**LATIHAN 1:**
Cetak tanpa perubahan bagian dari kutipan tentang sumber kebenaran yang diawali kata-kata "Menghadapi dua pola" dan ditutup dengan "satu jalan pemikiran.".
**LATIHAN 2:**
Teruskan tulisan tentang sumber kebenaran dan berpikir mendalam, dimulai sesudah kalimat terakhirnya.

Menghadapi dua pola yang ekstrim ini seyogyanya kita harus berdiri di tengah dengan menyadari bahwa meskipun ilmu memang memberikan kebenaran keilmuwan bukanlah satu-satunya kebenaran dalam hidup kita ini. Terdapat berbagai sumber kebenaran lain yang memperkaya khazanah kehidupan kita, dan semua kebenaran itu mempunyai manfaat asal diletakkan pada tempatnya yang layak. Kehidupan terlalu rumit untuk dianalisis oleh satu jalan pemikiran.

Kunci dari semua itu adalah berpikir secara mendalam. Yang membedakan seorang muslim dengan orang kafir dalam proses berpikir adalah, seorang muslim selalu melibatkan seluruh indera yang ada dalam dirinya, baik indera lahir maupun indera batin. Kita akan dibawa pada inti seluruh permasalahan yang ada (hakikat) dan dengan mudah mampu menyibak tabir yang menyelubungi inti itu.

**DATA MENTAH:**

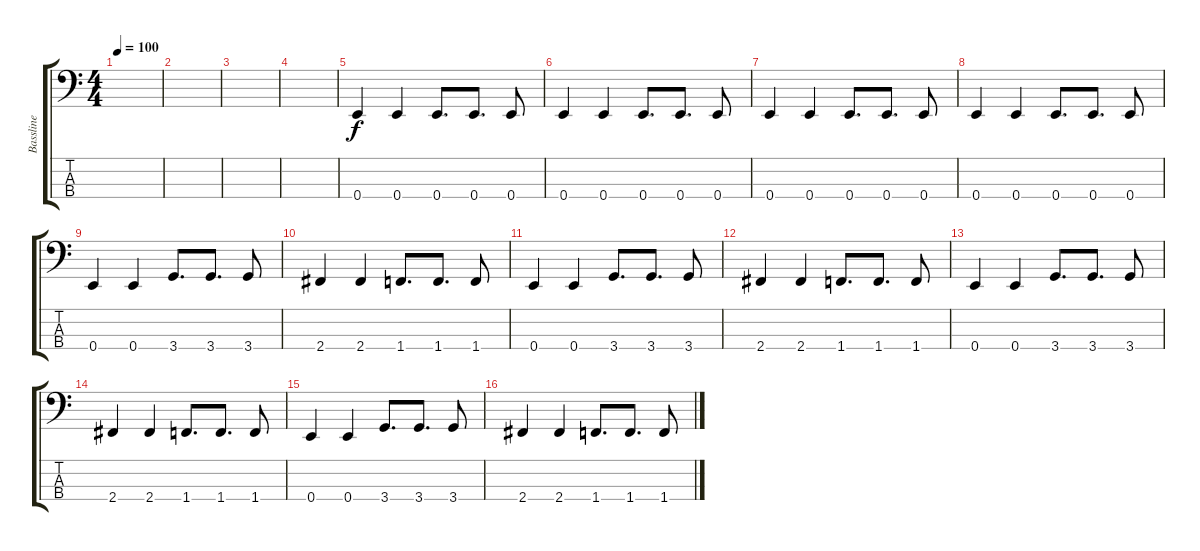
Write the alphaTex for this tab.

**JAWABAN BENAR 1:**
Menghadapi dua pola yang ekstrim ini seyogyanya kita harus berdiri di tengah dengan menyadari bahwa meskipun ilmu memang memberikan kebenaran keilmuwan bukanlah satu-satunya kebenaran dalam hidup kita ini. Terdapat berbagai sumber kebenaran lain yang memperkaya khazanah kehidupan kita, dan semua kebenaran itu mempunyai manfaat asal diletakkan pada tempatnya yang layak. Kehidupan terlalu rumit untuk dianalisis oleh satu jalan pemikiran.

**JAWABAN BENAR 2:**
Kemampuan menyibak tabir ini terdapat banyak sekali dalam lintasan sejarah kehidupan manusia. Nabi Ibrahim as. sebagai salah satu contoh baik dalam hal ini. Ditengah lingkungan masyarakat penyembah berhala, dakwah ilahiah bagai diterpa deburan ombak besar yang siap menelan dirinya. Akan tetapi, Ibrahimlah yang benar karena sejalan dengan fitrahnya. Dengan berpikir secara mendalam ‘membaca’ fenomena alam sederhana berupa terbit dan tenggelamnya bintang, bulan dan matahari, ia mampu melihat isyarat keberadaan Allah Sang Pencipta.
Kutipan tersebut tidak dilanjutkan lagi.